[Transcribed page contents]
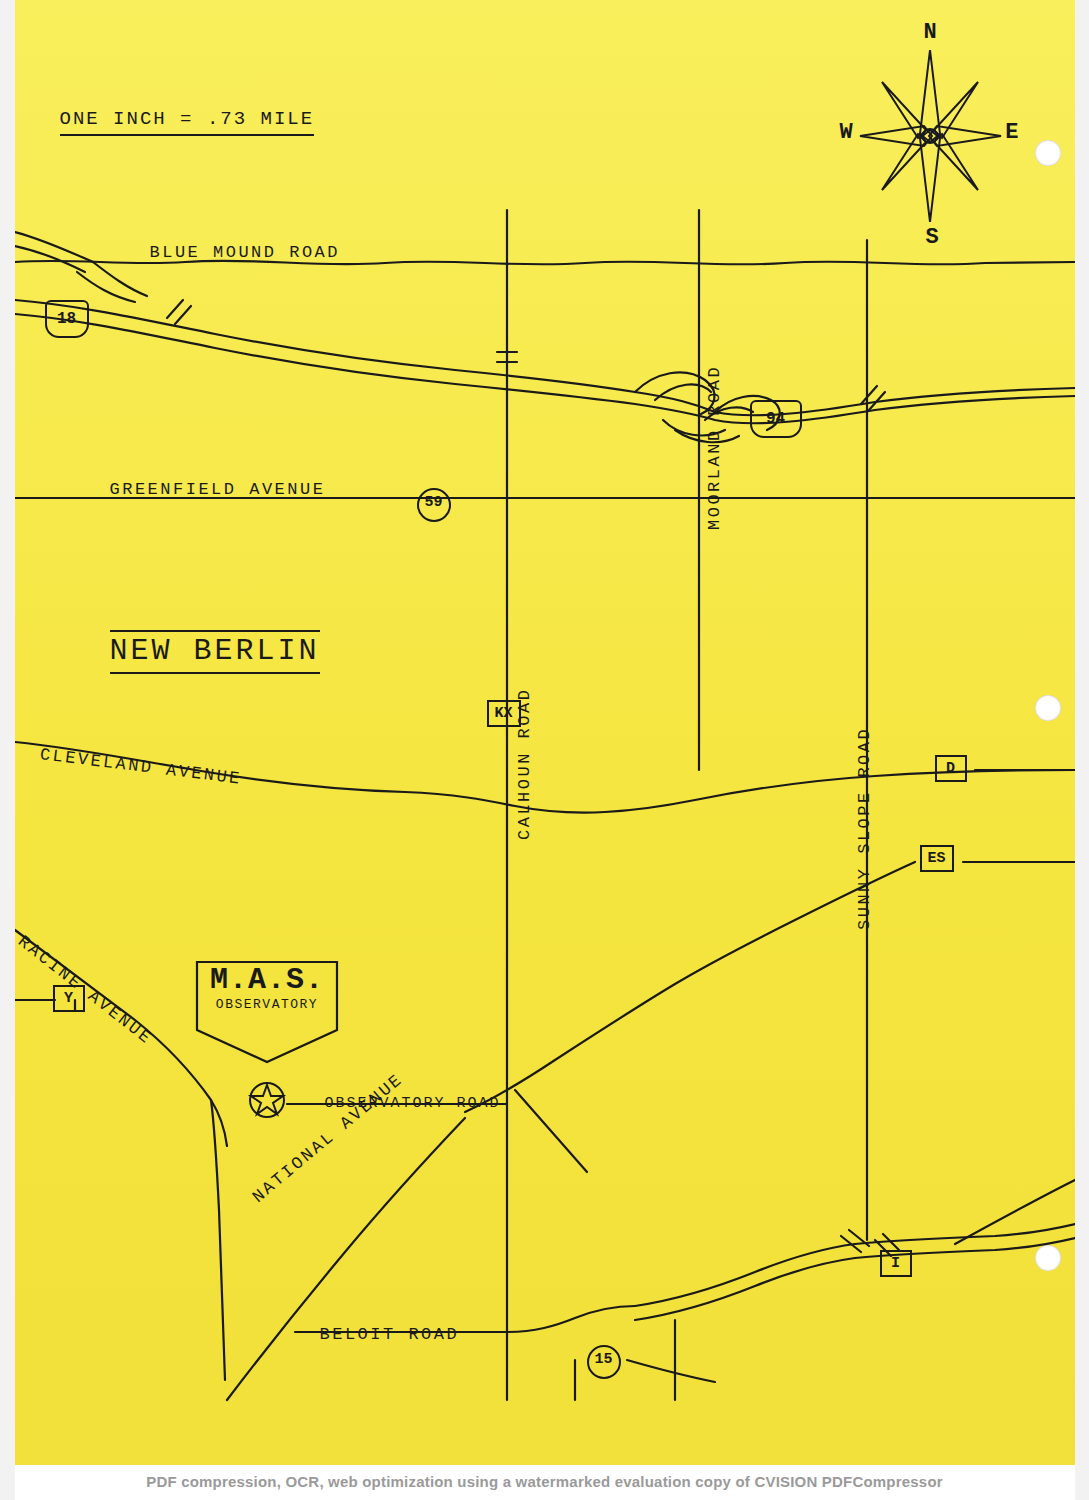ONE INCH = .73 MILE
N S W E
BLUE MOUND ROAD
GREENFIELD AVENUE
NEW BERLIN
CLEVELAND AVENUE
MOORLAND ROAD
CALHOUN ROAD
SUNNY SLOPE ROAD
RACINE AVENUE
OBSERVATORY ROAD
NATIONAL AVENUE
BELOIT ROAD
M.A.S.
OBSERVATORY
KX
D
ES
I
Y
59
15
18
94
PDF compression, OCR, web optimization using a watermarked evaluation copy of CVISION PDFCompressor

== Task instructions ==
All of the data above is to be repeated exactly, with the pictures left out.

== Solution for this exercise ==
ONE INCH = .73 MILE
N S W E
BLUE MOUND ROAD
GREENFIELD AVENUE
NEW BERLIN
CLEVELAND AVENUE
MOORLAND ROAD
CALHOUN ROAD
SUNNY SLOPE ROAD
RACINE AVENUE
OBSERVATORY ROAD
NATIONAL AVENUE
BELOIT ROAD
M.A.S.
OBSERVATORY
KX
D
ES
I
Y
59
15
18
94
PDF compression, OCR, web optimization using a watermarked evaluation copy of CVISION PDFCompressor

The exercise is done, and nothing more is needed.